Visit Gab – The social network that champions free speech – Comment without Censorship!
Or visit Pat’s FaceBook page and post your comments….
And
the coming report of U.S. Attorney John Durham into the origins of the
Russiagate probe is expected to find political bias, if not conspiracy, at its
root. Trump could emerge from the Mueller Report, Horowitz Report and Durham
Report as what his allies claim him to be — the victim of a “deep state”

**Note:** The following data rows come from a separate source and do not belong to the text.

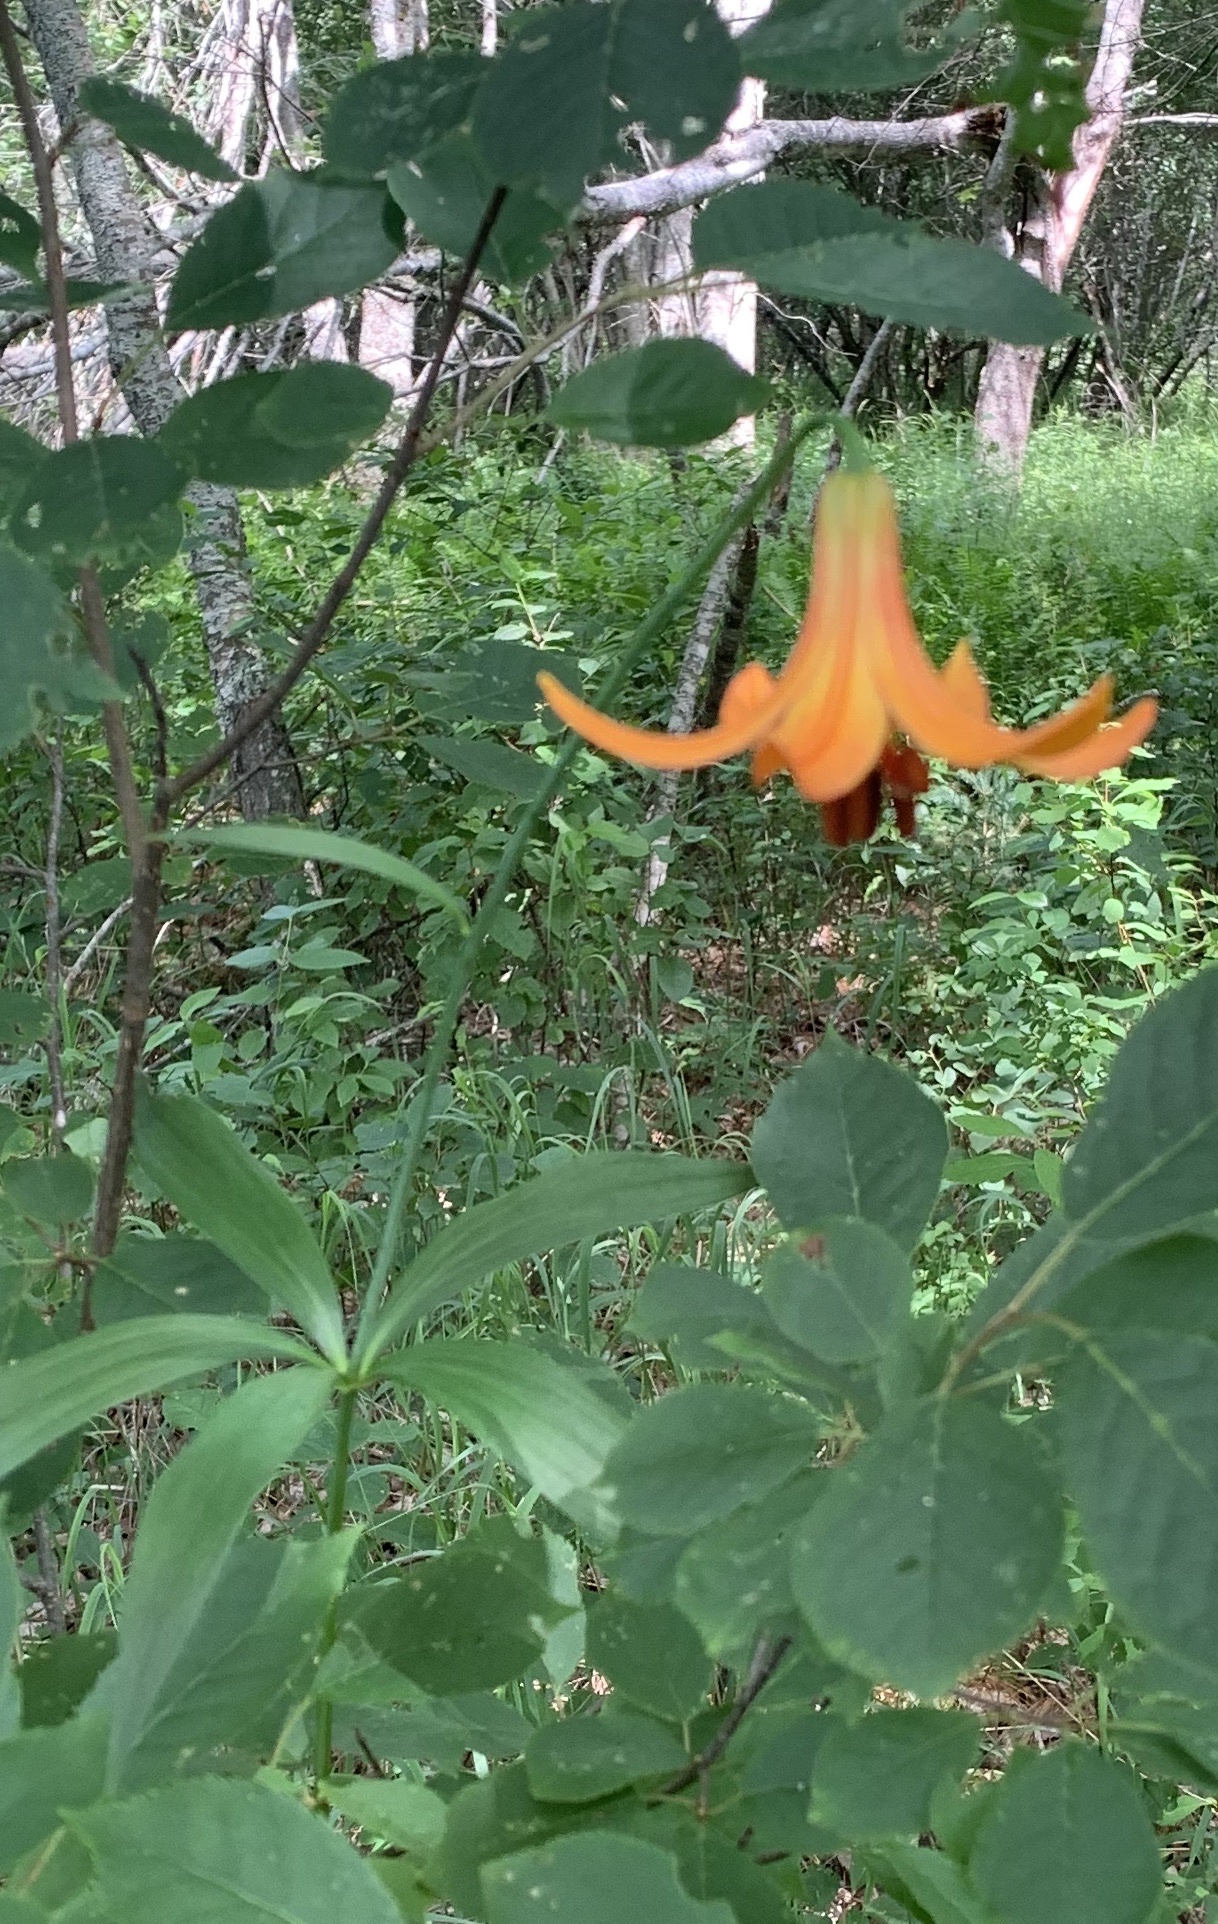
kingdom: Plantae
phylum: Tracheophyta
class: Liliopsida
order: Liliales
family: Liliaceae
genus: Lilium
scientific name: Lilium canadense
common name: Canada lily
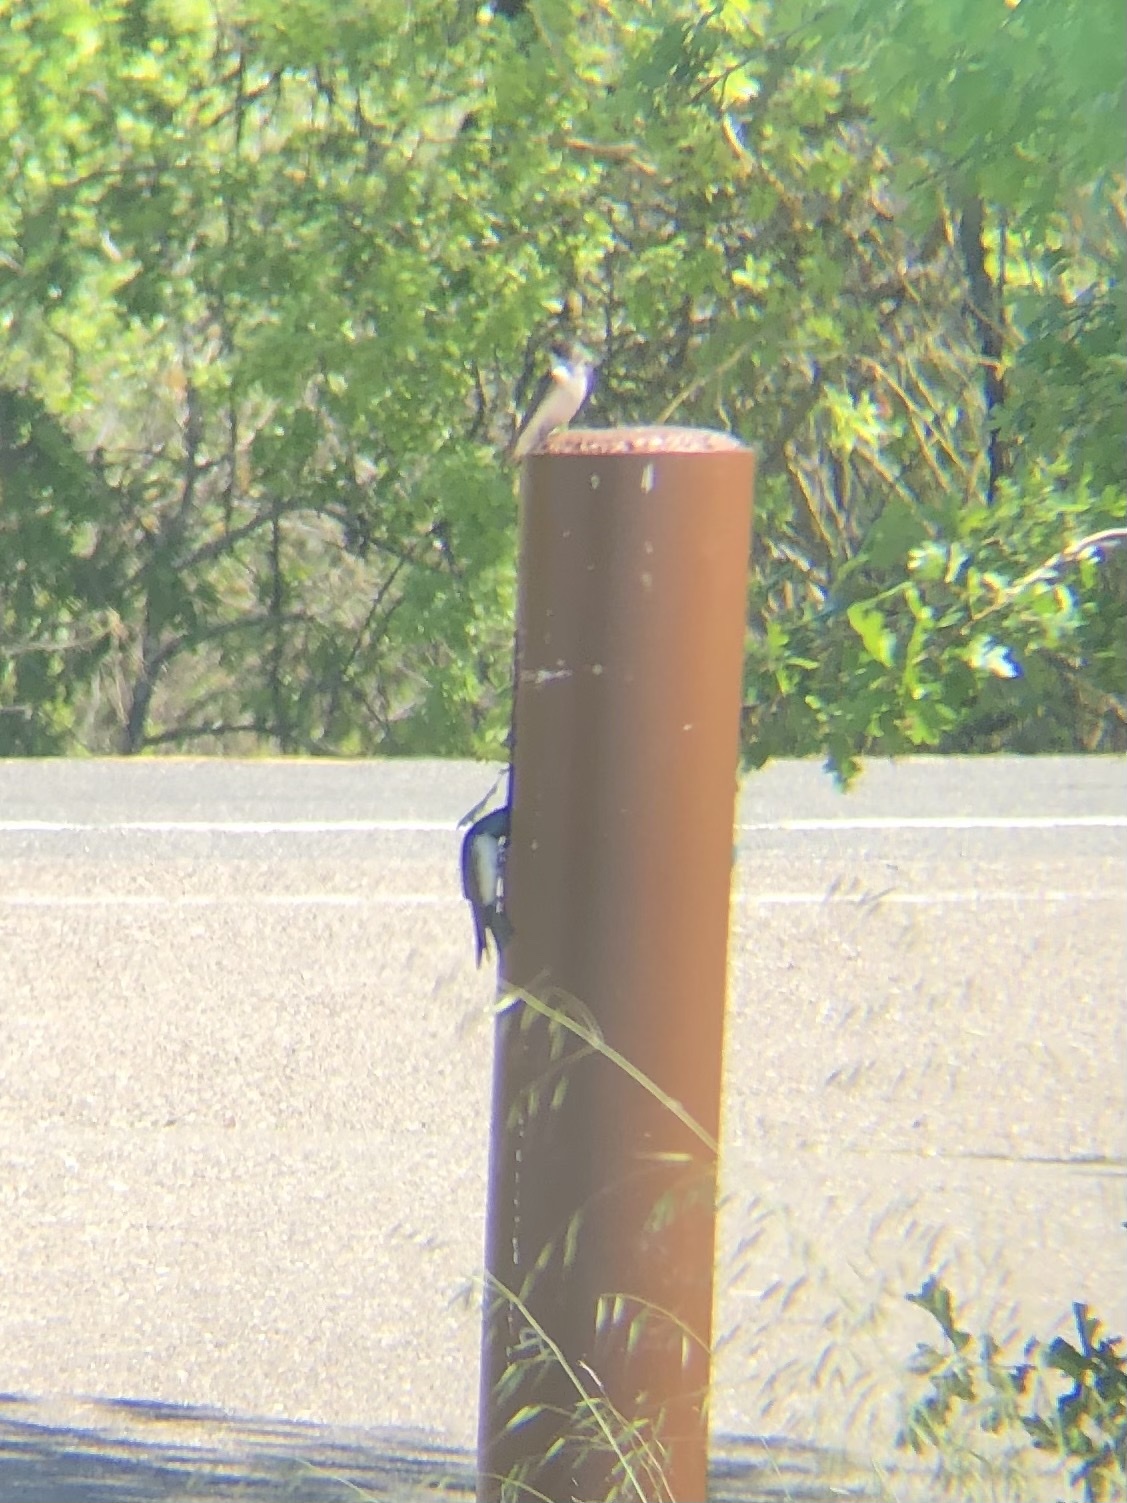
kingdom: Animalia
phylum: Chordata
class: Aves
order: Passeriformes
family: Hirundinidae
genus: Tachycineta
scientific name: Tachycineta bicolor
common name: Tree swallow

conspiracy to fix the election of 2016.
If
there are IEDs on Trump’s road to reelection, they may be found in the Middle
and Near East, land of the forever wars, and North Korea.
Not
infrequently, foreign policy has proven decisive in presidential years.
The
Korean War contributed to Harry Truman’s defeat in the New Hampshire primary
and his 1952 decision not to run again. When General Eisenhower, architect of
the Normandy invasion, declared, “I shall go to Korea,” his rival Adlai
Stevenson was toast.
Lyndon
Johnson saw his party shattered and chances vanish with the Tet Offensive of
1968, Eugene McCarthy’s moral victory in New Hampshire, and antiwar candidate
Bobby Kennedy’s entry into the race.
Jimmy
Carter’s feckless response to the seizure of U.S. hostages in Iran consumed the
last year of his presidency and contributed to his rout by Ronald Reagan.
The
critical foreign theaters where Trump could face problems with his presidential
re-election include Afghanistan, Iran and North Korea.
As
of Dec. 30, Kim Jong Un’s “Christmas gift” to Trump had not been delivered. Yet
it is unlikely Kim will let many weeks pass without making good on his warnings
and threats. And though difficult to believe he would start a war, it is also
difficult to see how he continues to tolerate sanctions for another year
without upgrading and rattling his nuclear arsenal.
Trump
is eager to make good on his promises and remove many of the 14,000 U.S. troops
in Afghanistan before Election Day. Yet such a move is not without risks. Given
the strength of the Taliban, the casualties they are able to inflict, the
inability of the Afghan army to hold territory, and the constant atrocities in
the capital city of Kabul, a Saigon ’75 end to the Afghan war is not outside
the realm of the possible.
Nor
is a shooting war with Iran that rivets the nation’s attention.
Yesterday,
U.S. F-15s, in five attacks, hit munitions depots and a command center of the
Iran-backed Kataib Hezbollah militia in Syria and Iraq, a retaliatory raid for
a rocket attack on a U.S. training camp that killed an American contractor and
wounded four U.S. soldiers.
“For
those who ask about the response,” warns a Kataib Hezbollah spokesman, “it will
be the size of our faith.” One has to expect Iran and its militia in Iraq to
respond in kind.
They
have a track record. During 2019, with its economy choked by U.S. sanctions,
Iran and its allies sabotaged oil tankers in the Gulf, shot down a $130 million
U.S. Predator drone, and shut down with missiles and drones half of Saudi
Arabia’s oil production.
In
former times, a confrontation or shooting war often benefitted the incumbent,
as there was almost always a rallying to the flag. Those days are gone. This
generation has had its fill of wars.